Muere Taty Almeida, símbolo de la lucha por la memoria y los derechos humanos en Argentina

  • La histórica dirigente de Madres de Plaza de Mayo dedicó casi cinco décadas a exigir verdad y justicia por los desaparecidos de la dictadura militar, tras el secuestro de su hijo Alejandro Almeida

Buenos Aires, 15 de junio del 2026.- Argentina perdió este domingo a una de las figuras más emblemáticas de la defensa de los derechos humanos. Taty Almeida, presidenta de Madres de Plaza de Mayo Línea Fundadora y referente de la lucha por la memoria, la verdad y la justicia, falleció dejando un legado inseparable de la historia reciente del país sudamericano.

Lydia Estela Uranga de Almeida, conocida públicamente como Taty Almeida, inició su activismo tras la desaparición de su hijo Alejandro Almeida, secuestrado en junio de 1975 en el contexto de la violencia política que precedió a la última dictadura militar argentina. Desde entonces, convirtió la búsqueda de respuestas en una causa de vida que la llevó a convertirse en una de las voces más firmes contra la impunidad y en defensa de los derechos humanos.

Durante décadas participó activamente en las movilizaciones de las Madres de Plaza de Mayo, organización integrada por mujeres que enfrentaron al régimen militar para exigir información sobre el paradero de sus hijos desaparecidos. Su presencia constante en las marchas y actos de memoria la convirtió en un referente moral para varias generaciones de argentinos.

La desaparición de Alejandro marcó un punto de quiebre en su vida. Estudiante de medicina y militante político, dejó a su madre una serie de poemas que con el paso de los años se transformaron en un testimonio del clima de persecución que vivía el país. Esos escritos acompañaron a Almeida durante gran parte de su trayectoria pública y se convirtieron en símbolo del vínculo que mantuvo con la memoria de su hijo.

Proveniente de una familia vinculada al ámbito militar, Taty Almeida reconoció en diversas ocasiones que la tragedia personal la llevó a replantear muchas de las convicciones con las que había crecido.

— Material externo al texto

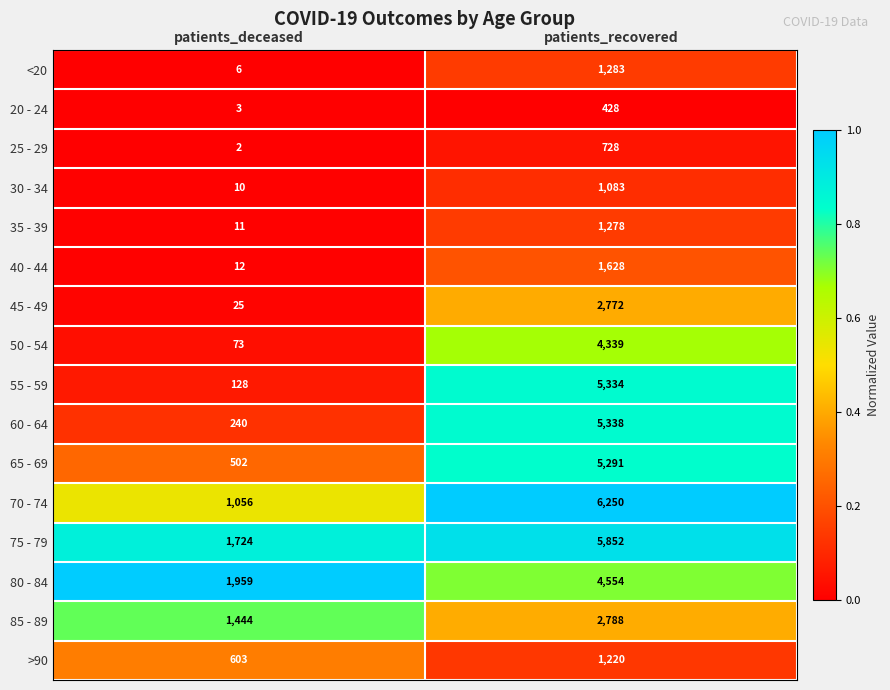

Which series changed the most between patients_deceased and patients_recovered?

55 - 59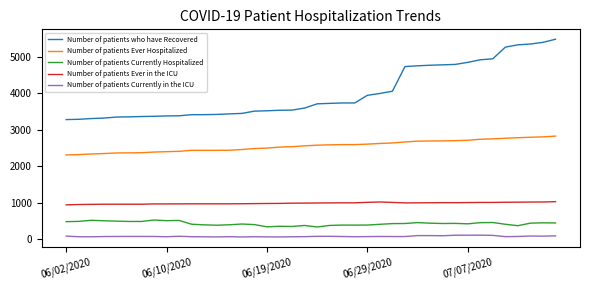

True or false: Number of patients Currently in the ICU has more than 0 points higher than both neighbors.

True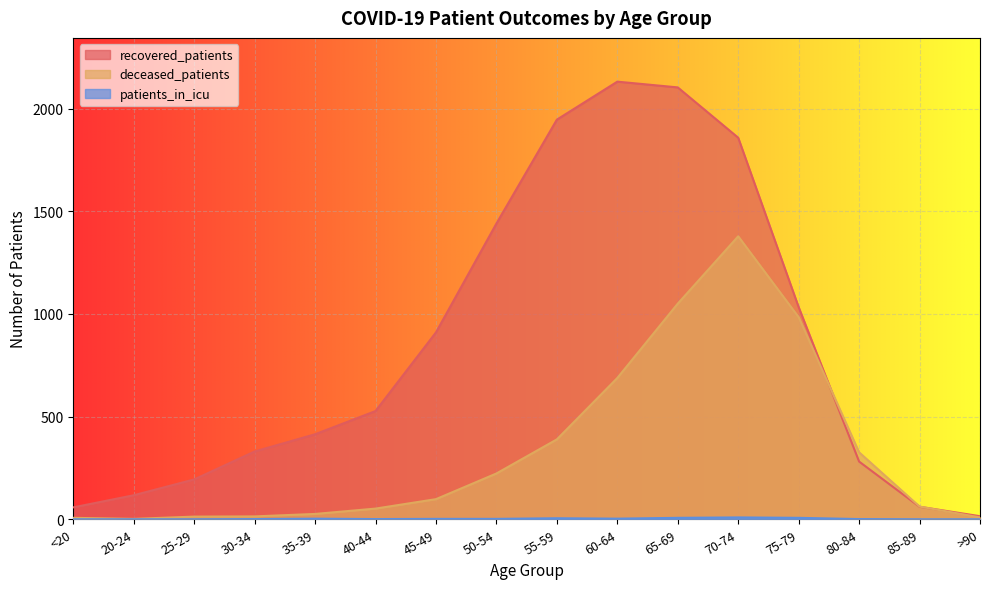

In recovered_patients, how many points are higher than both neighbors (excluding endpoints)?

1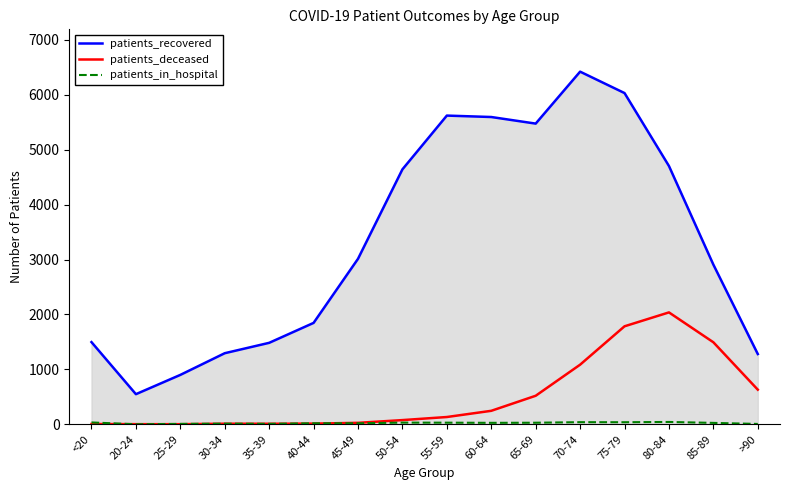

How many interior local valleys does the patients_recovered series have?

2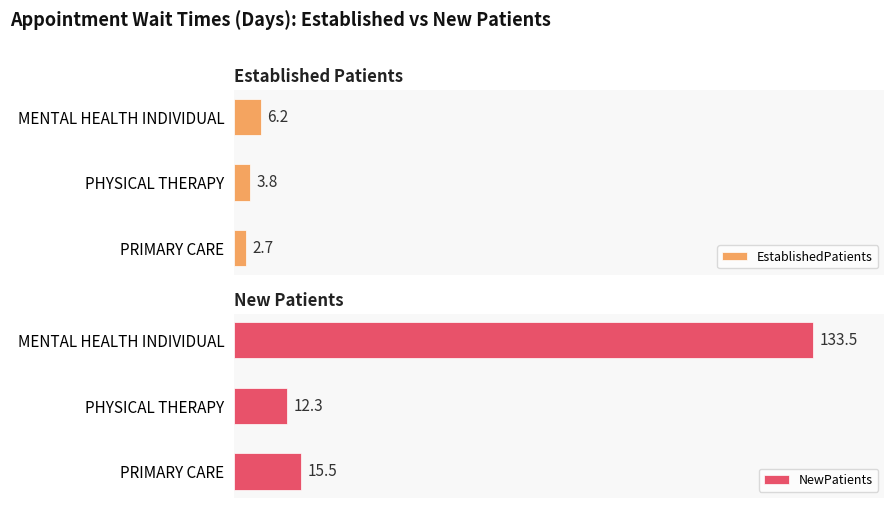

Reading right to left, transcribe all the data shown in this chart.

EstablishedPatients: 2.7	3.8	6.2
NewPatients: 15.5	12.3	133.5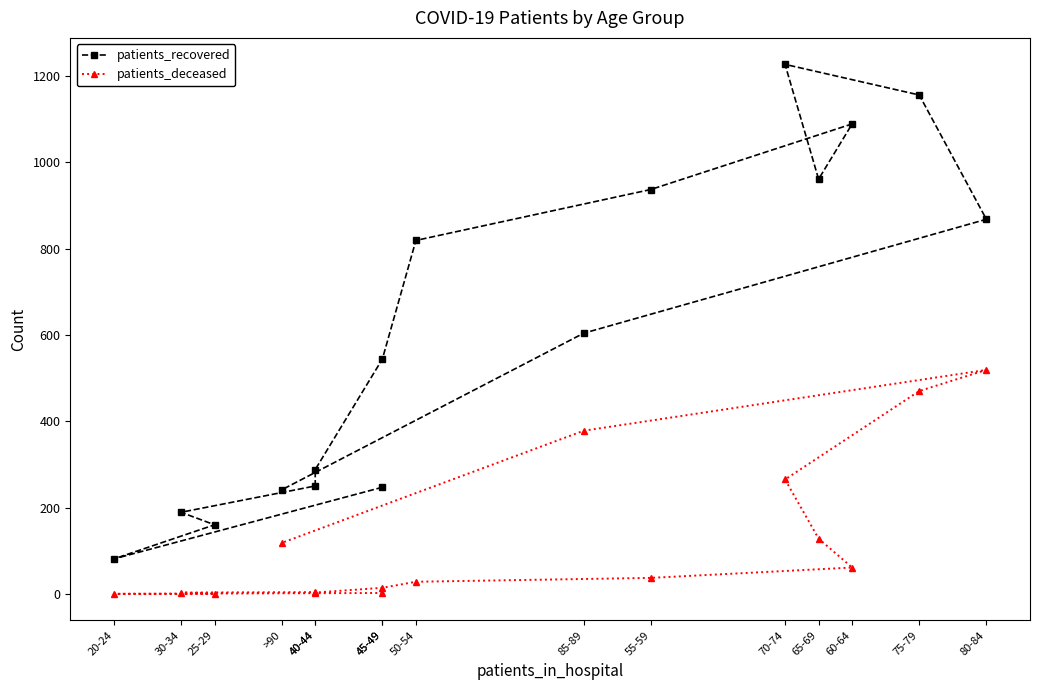

The patients_recovered series shows 332 at >90. True or false?

False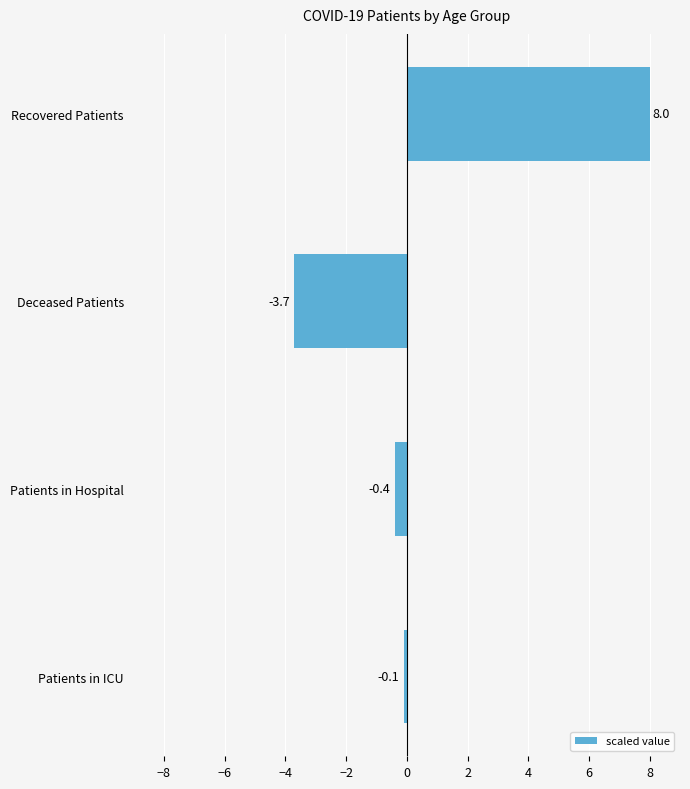

Which label corresponds to the largest value in the chart?

Recovered Patients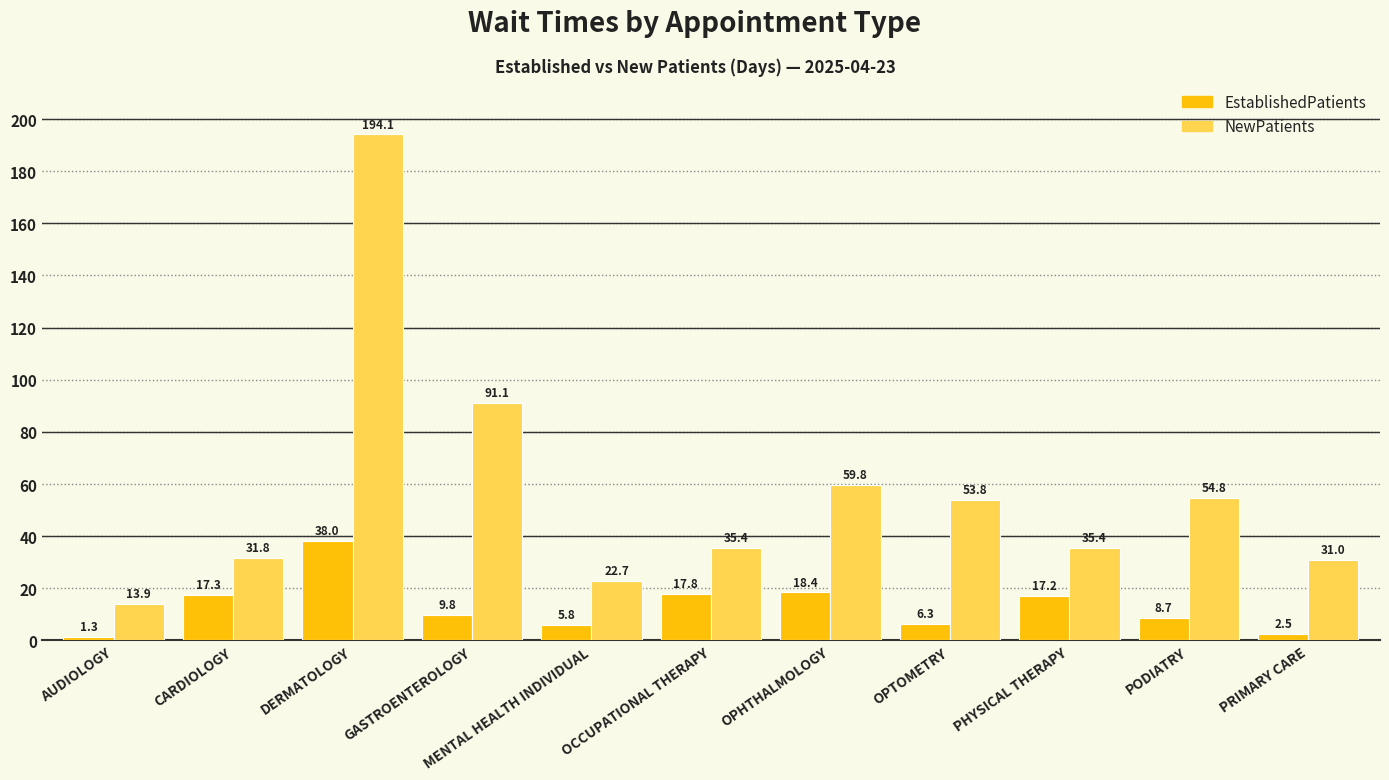

Reading left to right, list all the values displayed in this chart.

EstablishedPatients: AUDIOLOGY=1.3	CARDIOLOGY=17.3	DERMATOLOGY=38.0	GASTROENTEROLOGY=9.8	MENTAL HEALTH INDIVIDUAL=5.8	OCCUPATIONAL THERAPY=17.8	OPHTHALMOLOGY=18.4	OPTOMETRY=6.3	PHYSICAL THERAPY=17.2	PODIATRY=8.7	PRIMARY CARE=2.5
NewPatients: AUDIOLOGY=13.9	CARDIOLOGY=31.8	DERMATOLOGY=194.1	GASTROENTEROLOGY=91.1	MENTAL HEALTH INDIVIDUAL=22.7	OCCUPATIONAL THERAPY=35.4	OPHTHALMOLOGY=59.8	OPTOMETRY=53.8	PHYSICAL THERAPY=35.4	PODIATRY=54.8	PRIMARY CARE=31.0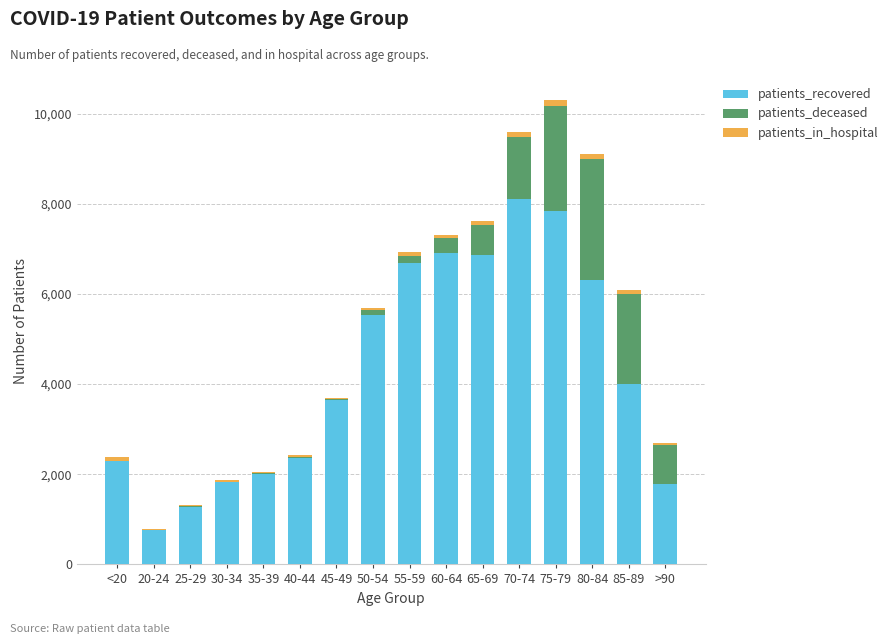

What is the highest value of the patients_recovered series?

8107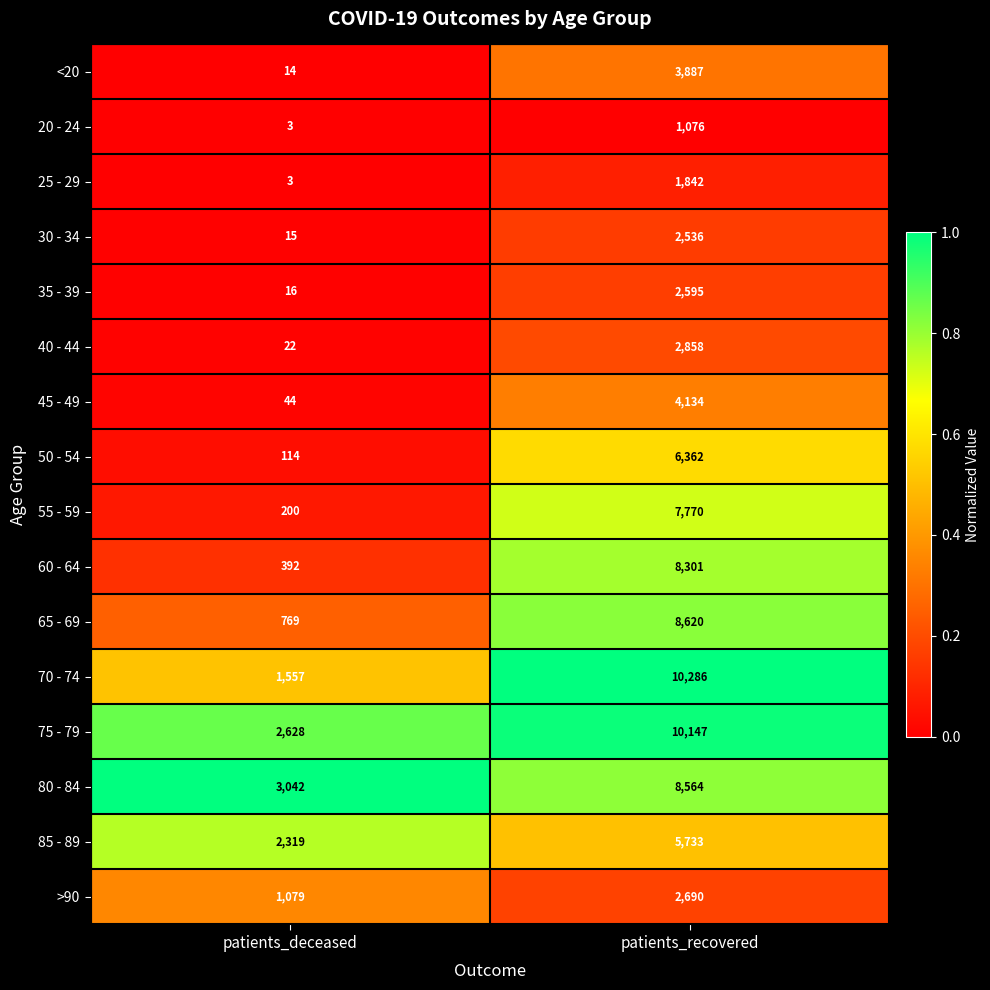

The 45 - 49 series shows 72 at patients_deceased. True or false?

False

Su acercamiento a los organismos de derechos humanos transformó su visión política y la convirtió en una activa defensora de las causas sociales, democráticas y populares.

A lo largo de los años acompañó numerosas luchas vinculadas a los derechos humanos, la justicia social y la defensa de las libertades democráticas. Su figura trascendió las fronteras argentinas y fue reconocida por organizaciones y movimientos de distintos países.

En los últimos años mantuvo una presencia constante en actos públicos y conmemoraciones relacionadas con los crímenes de la dictadura, incluso cuando su estado de salud limitó su movilidad. Hasta sus últimas apariciones reiteró su compromiso con la búsqueda de verdad y justicia para las víctimas del terrorismo de Estado.

La muerte de Taty Almeida ocurre en un momento especialmente significativo para Argentina, cuando continúan los debates sobre la memoria histórica y el legado de la dictadura militar instaurada en 1976.

Con su partida desaparece una de las protagonistas más representativas de la lucha de las Madres de Plaza de Mayo, pero permanece vigente el legado de una mujer que transformó el dolor personal en una causa colectiva y que dedicó gran parte de su vida a exigir que los crímenes del pasado no quedaran en el olvido.